Controlled animal study with an ex-vivo isolated lung preparation.
Research laboratory for experimental anesthesiology at the Heinrich-Heine-University of Düsseldorf.
Fourteen New Zealand White rabbits.
The lungs were perfused under zone 3 flow conditions with autologous blood at various flow rates (50 to 250 mL/min, closed circuit, roller pump, 37 degrees C) and ventilated with 5% CO2 in air (positive end-expiratory pressure: 2 cm H2O, tidal volume: 10 mL/kg, respiratory rate: 30 breaths/min) without (control group, n=7) and with (n=7) perfluorocarbon administered intratracheally (15 mL/kg).
Pulmonary arterial, left atrial, and airway pressures, as well as blood reservoir volume (reflecting changes in pulmonary blood volume) and lung weight, were measured continuously. Inconsistent with our hypothesis, we found no significant differences between both groups in the slopes and intercepts of the pressure-flow relationships. There were no significant differences in capillary pressures determined by double occlusion (6.7+/-1.2 vs. 6.3+/-1.3 cm H2O for control group, p=.53), vascular compliances (0.51+/-0.10 vs. 0.47+/-0.09 mL/cm H2O for control group, p=.38), and filtration coefficients (0.33+/-0.06 vs. 0.37+/-0.07 mL/min/mm Hg/100 g wet weight for control group, p=.80, Mann-Whitney).

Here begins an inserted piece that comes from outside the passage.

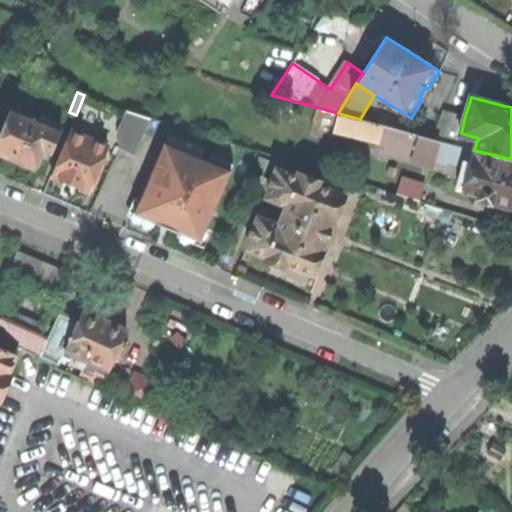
[(10,107),(0,131),(0,153),(10,158),(35,168),(43,149),(50,152),(60,128),(10,107)]
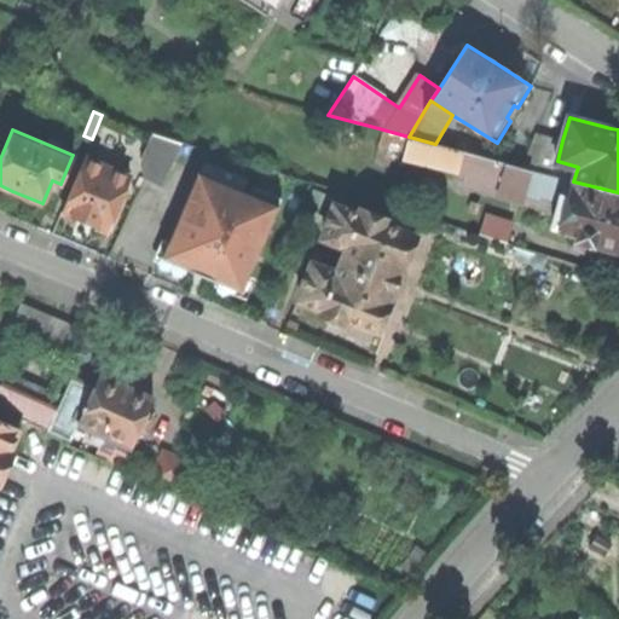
[(405,150),(409,137),(383,129),(380,143),(405,150)]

Partial liquid ventilation with perfluorocarbons has no relevant effects on pulmonary filtration coefficients and global hemodynamic variables of isolated zone 3 lungs. These findings suggest that right ventricular afterload is not changed with partial liquid ventilation. It is likely, however, that intrapulmonary blood flow is redistributed toward less-dependent regions, although relevant global hemodynamic changes are absent during partial liquid ventilation.
全氟化碳的密度几乎是血液的两倍。因此,我们推测用这些液体进行部分液体通气会显著影响肺血流动力学和滤过系数。为验证这些假设,我们研究了正常和经全氟化碳通气的兔肺的压力-流量关系、血管顺应性、毛细血管压力和滤过系数。
采用离体肺制备的对照动物研究。
杜塞尔多夫海因里希-海涅大学实验麻醉学研究实验室。
14只新西兰白兔。
在区域3血流条件下,用自体血以不同流速(50至250毫升/分钟,闭路,滚压泵,37摄氏度)灌注肺,并分别在不通气(对照组,n = 7)和通气(n = 7)的情况下,以气管内注入全氟化碳(15毫升/千克)并同时用含5%二氧化碳的空气进行通气(呼气末正压:2厘米水柱,潮气量:10毫升/千克,呼吸频率:30次/分钟)。

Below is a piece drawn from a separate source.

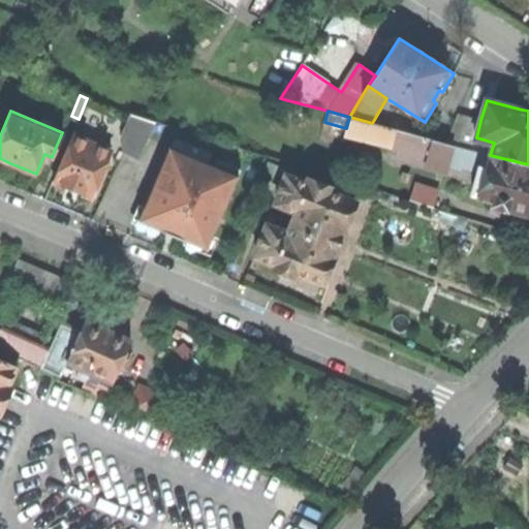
[(117,149),(137,158),(155,122),(131,114),(117,137),(117,149)]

持续测量肺动脉、左心房和气道压力,以及血容量(反映肺血容量变化)和肺重量。与我们的假设不符,我们发现两组在压力-流量关系的斜率和截距方面无显著差异。通过双阻断测定的毛细血管压力(对照组为6.7±1.2对6.3±1.3厘米水柱,p = 0.53)、血管顺应性(对照组为0.51±0.10对0.47±0.09毫升/厘米水柱,p = 0.38)和滤过系数(对照组为0.33±0.06对0.37±0.07毫升/分钟/毫米汞柱/100克湿重,p = 0.80,曼-惠特尼检验)均无显著差异。
用全氟化碳进行部分液体通气对离体区域3肺的肺滤过系数和整体血流动力学变量无相关影响。这些发现表明部分液体通气不会改变右心室后负荷。然而,尽管部分液体通气期间无相关的整体血流动力学变化,但肺内血流可能会重新分布至依赖性较小的区域。